All the pieces are upgradeable and decoupable; we can move the messaging queue to a new, beefier server if the need arises, or serve the browser app from a different server than the API. The applications are completely stateless, allowing us to horizontally scale as much API servers as we need. Customers’ information is held in the MongoDB cluster, safe from data loss in case one server died.
We thought most people would visit just our landing page, maybe browse the static site a bit, and a smaller percentage of the visits would actually go to the app and set up an account. First order of business was keeping the static site up. We also considered that getting some load off the API server would be good, and we could achieve that by offsetting the serving of the web app to another web server. This didn’t satisfy us completely in terms of API stability, so we also thought of raising some new web servers for the API. Finally, the DNS for the site was being served off an old shared hosting server and we thought that might also prove troublesome.
So, first thing we had to do was selecting a DNS provider.
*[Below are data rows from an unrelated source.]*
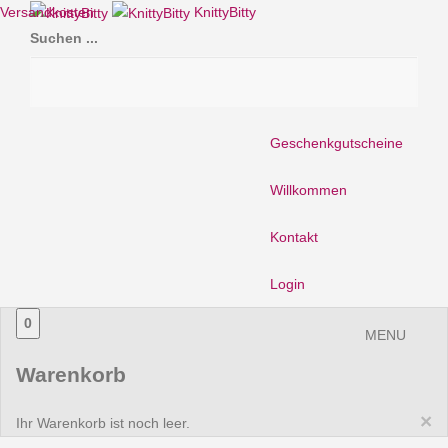
Versandkosten
KnittyBitty
Suchen ...
Geschenkgutscheine
Willkommen
Kontakt
Login
0
MENU
Warenkorb
×
Ihr Warenkorb ist noch leer.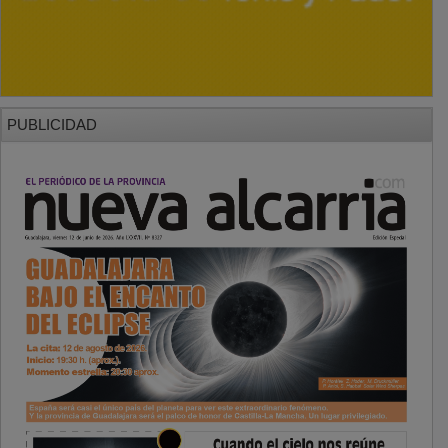
PUBLICIDAD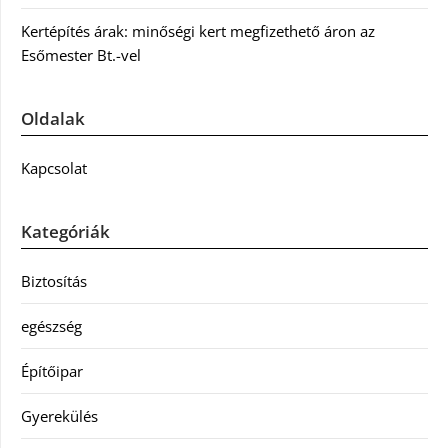
Kertépítés árak: minőségi kert megfizethető áron az
Esőmester Bt.-vel
Oldalak
Kapcsolat
Kategóriák
Biztosítás
egészség
Építőipar
Gyerekülés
We had previous experience with Zerigo (DNS providers for our technical partner, Tecnilogica). They run a very nice, low latency service with a nice user interface that could come in handy if we needed to make changes quickly. We moved the hightrack.me zone to them and set up low TTLs for all the host records so we could react to unforeseen circumstances.
After setting up the DNS, we started surveying CDN providers to offset the static site and the blog to them. Using a CDN was a priority since we expected the heaviest load on our weakest server. We decided to go with Incapsula. The setup proved to be more eventful than what we wanted, but with the great help of their support team we had it up and running in just a few hours.
With all of this, we felt confident that everything was ready to hold the load, but we made even more adjustments. We prepared a landing page with a friendly “Hi Lifehacker, you’ve got us on our knees” message in case the influx of visitors took our application down and readied a kill switch for new users signup. These were last resort measurements we didn’t want to use.
Once we tested Incapsula with the static site, we decided to use it to serve the web application, too. It also works well with SSL, using your own certificate or allowing them to emit one on your behalf. Finally, we set up a new frontend server for the API and set up DNS round-robin to balance in 2/3 with our existing one (2 requests would go to our existing server per each going to the new one). We then sat in a room full of screens and waited.
We were running Google Analytics (real time), the Incapsula dashboard, our own KPI dashboard, Ducksboard, and several SSH sessions to the servers, showing load and logs. Having realtime information is always a nice thing, but in these situations it becomes essential. We are also pampered by our continuous use of Ducksboard: having all the business related information up to date in one place is a must.
Everything went smoothly save for one thing: during the first minutes, some users complained about not being able to log in with their newly created accounts. We pinpointed it to the new API server, so we took it off the DNS rotation and everything went back to normal in a few minutes. Later we found out the problem came from betraying ourselves. During the provisioning of that API server (using Chef on an AWS instance) we ran into some trouble with the Apache recipe (our recipe is custom-written for Apache 2.2 and the Apache on the server was 2.4), we decided to take the recipe off and install and configure it manually. Naturally we forgot a key extension and the application was unable to authenticate users.
A CDN can save your life for cheap. Incapsula service is going to cost us around and kept us alive while getting thousands of new users. Cost per user is really low.
Never, ever, betray your tools. If you have gone (as you should) down the path of automation, do not stray from it.
Good selection of partners will save you a lot of headaches later on. Our mix of Hetzner (bare metal hosting), Zerigo (DNS), Ducksboard (KPI monitoring), and AWS (spot instances) has proven to be reliable over the years. The last-minute addition of Incapsula (CDN) was a nice pick as well.
Being warned of these events in advance is nice. Everything can be set up in a few hours, but setting all this under pressure would be a nightmare. Low TTL on your DNS is a necessary evil.